Cities Should Be Ready for More Surprises From Orange County Power Authority

Cities Should Be Ready for More Surprises From Orange County Power Authority
The Civic Center in Irvine, Calif., on Jan. 12, 2021. (John Fredricks/The Epoch Times)
Jim Phelps
6/26/2023
Updated:
6/30/2023
0:00
Commentary

Orange County cities are on the cusp of learning that their general funds are exposed to liability claims due to the Orange County Power Authority’s (OCPA) activities. [1]

Supporters of community choice aggregation (CCA) champion its “financial firewall” as a catch-all safety net against financial loss. However, CCAs—which automatically switch consumers into their programs amid questionable claims about greener energy [2] at lower prices—aren’t telling cities the whole story.

That firewall doesn’t extend to OCPA’s alleged illicit activities, including misrepresentation of its energy products, gaming, bait and switch, and conflicts of interest, leaving untold liabilities hanging over OCPA, city members, and ultimately taxpayers and voters.

For instance, OCPA’s false advertising—which is reviewed by a board of directors comprised from its city members—invites class action lawsuits.

..............................

* [Exercise objective]: Retype the commentary on the Orange County Power Authority word for word, from its headline through the closing sentence on class action lawsuits.

..............................

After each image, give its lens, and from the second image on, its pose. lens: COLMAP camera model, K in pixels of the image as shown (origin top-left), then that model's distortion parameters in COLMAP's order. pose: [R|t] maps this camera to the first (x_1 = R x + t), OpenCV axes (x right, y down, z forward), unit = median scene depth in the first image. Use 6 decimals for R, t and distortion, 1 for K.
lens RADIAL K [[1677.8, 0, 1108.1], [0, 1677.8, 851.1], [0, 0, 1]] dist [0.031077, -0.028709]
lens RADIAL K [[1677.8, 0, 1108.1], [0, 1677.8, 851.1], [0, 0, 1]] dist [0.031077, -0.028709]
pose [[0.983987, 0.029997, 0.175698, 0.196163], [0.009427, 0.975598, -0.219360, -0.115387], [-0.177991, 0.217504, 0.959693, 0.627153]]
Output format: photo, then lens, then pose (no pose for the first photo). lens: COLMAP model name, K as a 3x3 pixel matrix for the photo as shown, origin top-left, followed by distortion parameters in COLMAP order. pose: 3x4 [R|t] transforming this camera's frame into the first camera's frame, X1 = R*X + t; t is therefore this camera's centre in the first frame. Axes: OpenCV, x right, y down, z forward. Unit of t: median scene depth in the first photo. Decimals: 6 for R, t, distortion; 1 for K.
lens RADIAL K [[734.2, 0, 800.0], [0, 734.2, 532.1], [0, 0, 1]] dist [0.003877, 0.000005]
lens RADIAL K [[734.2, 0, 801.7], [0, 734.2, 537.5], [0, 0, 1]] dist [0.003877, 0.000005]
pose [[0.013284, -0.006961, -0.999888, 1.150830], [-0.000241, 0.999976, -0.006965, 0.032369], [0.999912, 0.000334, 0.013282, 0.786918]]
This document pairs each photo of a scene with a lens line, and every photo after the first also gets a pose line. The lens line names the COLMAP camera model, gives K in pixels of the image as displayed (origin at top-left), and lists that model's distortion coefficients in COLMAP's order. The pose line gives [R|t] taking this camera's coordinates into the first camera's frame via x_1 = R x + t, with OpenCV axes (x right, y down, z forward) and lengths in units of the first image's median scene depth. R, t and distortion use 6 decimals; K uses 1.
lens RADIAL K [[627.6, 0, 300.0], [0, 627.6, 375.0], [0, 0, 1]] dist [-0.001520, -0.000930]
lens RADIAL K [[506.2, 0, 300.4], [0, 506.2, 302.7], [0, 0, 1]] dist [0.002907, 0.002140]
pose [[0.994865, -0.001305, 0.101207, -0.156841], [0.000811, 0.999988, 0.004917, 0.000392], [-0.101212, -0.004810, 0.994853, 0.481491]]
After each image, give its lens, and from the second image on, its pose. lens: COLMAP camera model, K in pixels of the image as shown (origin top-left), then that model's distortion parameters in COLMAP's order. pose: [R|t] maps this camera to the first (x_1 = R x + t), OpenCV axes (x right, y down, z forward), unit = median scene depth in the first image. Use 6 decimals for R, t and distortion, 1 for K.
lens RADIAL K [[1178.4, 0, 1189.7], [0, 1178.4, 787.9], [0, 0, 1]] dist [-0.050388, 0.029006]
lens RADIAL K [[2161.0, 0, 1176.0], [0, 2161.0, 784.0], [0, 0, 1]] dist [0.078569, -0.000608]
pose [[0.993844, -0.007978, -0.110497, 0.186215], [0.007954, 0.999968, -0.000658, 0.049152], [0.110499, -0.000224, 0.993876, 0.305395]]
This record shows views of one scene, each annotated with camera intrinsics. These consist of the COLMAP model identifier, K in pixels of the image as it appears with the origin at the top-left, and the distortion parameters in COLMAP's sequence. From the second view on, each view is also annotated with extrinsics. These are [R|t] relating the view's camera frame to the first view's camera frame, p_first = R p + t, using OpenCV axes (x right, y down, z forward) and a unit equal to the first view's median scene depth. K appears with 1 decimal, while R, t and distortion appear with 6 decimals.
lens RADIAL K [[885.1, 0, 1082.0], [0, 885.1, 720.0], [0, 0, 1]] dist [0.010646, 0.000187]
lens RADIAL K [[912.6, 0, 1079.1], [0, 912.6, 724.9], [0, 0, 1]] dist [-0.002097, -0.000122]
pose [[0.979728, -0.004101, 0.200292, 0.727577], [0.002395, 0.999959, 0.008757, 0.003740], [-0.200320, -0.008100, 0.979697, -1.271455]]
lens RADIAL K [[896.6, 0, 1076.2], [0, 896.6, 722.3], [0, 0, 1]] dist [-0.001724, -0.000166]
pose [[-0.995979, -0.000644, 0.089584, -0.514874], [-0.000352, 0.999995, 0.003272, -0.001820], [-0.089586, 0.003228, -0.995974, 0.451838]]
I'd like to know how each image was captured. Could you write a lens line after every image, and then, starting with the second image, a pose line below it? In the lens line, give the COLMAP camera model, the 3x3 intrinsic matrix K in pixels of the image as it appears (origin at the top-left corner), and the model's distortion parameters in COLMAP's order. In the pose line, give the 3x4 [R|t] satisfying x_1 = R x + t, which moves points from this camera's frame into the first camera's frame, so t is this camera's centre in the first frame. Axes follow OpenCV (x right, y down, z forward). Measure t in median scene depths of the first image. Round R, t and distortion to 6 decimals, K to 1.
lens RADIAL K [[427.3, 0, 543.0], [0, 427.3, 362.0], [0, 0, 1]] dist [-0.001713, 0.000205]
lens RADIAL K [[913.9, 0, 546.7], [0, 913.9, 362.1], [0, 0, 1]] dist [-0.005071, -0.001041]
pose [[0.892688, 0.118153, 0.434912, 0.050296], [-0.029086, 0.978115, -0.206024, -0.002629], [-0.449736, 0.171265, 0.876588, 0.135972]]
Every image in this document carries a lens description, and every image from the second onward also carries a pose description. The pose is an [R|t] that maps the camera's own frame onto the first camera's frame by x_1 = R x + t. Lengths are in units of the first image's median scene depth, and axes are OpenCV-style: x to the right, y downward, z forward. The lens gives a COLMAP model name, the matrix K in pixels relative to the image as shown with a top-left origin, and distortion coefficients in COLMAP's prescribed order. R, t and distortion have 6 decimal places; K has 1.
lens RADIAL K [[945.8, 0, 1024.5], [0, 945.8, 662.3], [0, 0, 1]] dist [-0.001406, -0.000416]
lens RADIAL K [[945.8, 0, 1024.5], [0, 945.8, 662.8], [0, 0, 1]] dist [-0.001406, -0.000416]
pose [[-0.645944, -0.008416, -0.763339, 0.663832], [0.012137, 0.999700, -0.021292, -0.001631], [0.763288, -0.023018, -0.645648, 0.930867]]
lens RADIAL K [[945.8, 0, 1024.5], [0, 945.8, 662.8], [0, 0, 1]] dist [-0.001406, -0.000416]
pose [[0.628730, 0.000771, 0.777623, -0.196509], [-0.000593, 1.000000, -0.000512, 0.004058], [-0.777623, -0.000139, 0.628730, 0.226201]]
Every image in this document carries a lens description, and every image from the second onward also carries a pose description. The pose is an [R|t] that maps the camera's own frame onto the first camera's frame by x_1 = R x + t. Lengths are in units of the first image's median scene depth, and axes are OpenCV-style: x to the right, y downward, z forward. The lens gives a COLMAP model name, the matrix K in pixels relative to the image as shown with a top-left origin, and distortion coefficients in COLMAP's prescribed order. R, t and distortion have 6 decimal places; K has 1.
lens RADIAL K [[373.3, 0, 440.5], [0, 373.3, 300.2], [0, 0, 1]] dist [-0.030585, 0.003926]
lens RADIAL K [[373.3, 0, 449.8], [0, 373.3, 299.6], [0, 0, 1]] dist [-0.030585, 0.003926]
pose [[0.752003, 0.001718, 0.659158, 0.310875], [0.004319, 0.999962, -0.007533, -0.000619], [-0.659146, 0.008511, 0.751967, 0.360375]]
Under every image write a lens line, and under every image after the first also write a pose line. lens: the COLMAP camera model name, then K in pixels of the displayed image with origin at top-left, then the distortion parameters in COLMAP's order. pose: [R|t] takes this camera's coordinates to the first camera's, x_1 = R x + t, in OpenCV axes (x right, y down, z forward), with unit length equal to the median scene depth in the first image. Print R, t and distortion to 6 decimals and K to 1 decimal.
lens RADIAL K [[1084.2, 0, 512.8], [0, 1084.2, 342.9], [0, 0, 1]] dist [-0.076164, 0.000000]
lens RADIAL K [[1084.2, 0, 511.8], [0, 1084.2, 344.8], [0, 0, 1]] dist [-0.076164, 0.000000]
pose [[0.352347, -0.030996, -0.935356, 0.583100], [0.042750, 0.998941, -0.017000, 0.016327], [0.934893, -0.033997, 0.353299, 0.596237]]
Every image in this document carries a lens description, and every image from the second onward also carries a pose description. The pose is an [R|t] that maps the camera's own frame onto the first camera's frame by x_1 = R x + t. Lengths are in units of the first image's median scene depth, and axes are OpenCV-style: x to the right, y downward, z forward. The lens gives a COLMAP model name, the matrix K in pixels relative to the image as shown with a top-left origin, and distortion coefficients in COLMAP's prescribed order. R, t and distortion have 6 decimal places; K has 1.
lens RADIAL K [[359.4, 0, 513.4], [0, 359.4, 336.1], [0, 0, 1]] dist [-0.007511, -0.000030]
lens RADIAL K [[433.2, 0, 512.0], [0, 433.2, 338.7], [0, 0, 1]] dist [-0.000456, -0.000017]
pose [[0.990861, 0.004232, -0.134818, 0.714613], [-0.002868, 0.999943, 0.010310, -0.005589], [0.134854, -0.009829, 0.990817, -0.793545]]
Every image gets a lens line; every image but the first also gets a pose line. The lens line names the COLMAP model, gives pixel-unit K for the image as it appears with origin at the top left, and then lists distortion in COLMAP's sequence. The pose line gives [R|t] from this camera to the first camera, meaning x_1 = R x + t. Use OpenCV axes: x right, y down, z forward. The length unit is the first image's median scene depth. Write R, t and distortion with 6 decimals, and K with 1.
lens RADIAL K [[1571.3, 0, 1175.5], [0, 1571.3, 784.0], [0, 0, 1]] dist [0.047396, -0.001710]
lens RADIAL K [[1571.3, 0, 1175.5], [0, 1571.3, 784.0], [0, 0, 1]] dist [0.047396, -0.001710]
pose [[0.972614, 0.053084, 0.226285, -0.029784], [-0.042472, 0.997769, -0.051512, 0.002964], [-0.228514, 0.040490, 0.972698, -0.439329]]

..............................

* [Result of the task]:
Cities Should Be Ready for More Surprises From Orange County Power Authority

Cities Should Be Ready for More Surprises From Orange County Power Authority
The Civic Center in Irvine, Calif., on Jan. 12, 2021. (John Fredricks/The Epoch Times)
Jim Phelps
6/26/2023
Updated:
6/30/2023
0:00
Commentary

Orange County cities are on the cusp of learning that their general funds are exposed to liability claims due to the Orange County Power Authority’s (OCPA) activities. [1]

Supporters of community choice aggregation (CCA) champion its “financial firewall” as a catch-all safety net against financial loss. However, CCAs—which automatically switch consumers into their programs amid questionable claims about greener energy [2] at lower prices—aren’t telling cities the whole story.

That firewall doesn’t extend to OCPA’s alleged illicit activities, including misrepresentation of its energy products, gaming, bait and switch, and conflicts of interest, leaving untold liabilities hanging over OCPA, city members, and ultimately taxpayers and voters.

For instance, OCPA’s false advertising—which is reviewed by a board of directors comprised from its city members—invites class action lawsuits.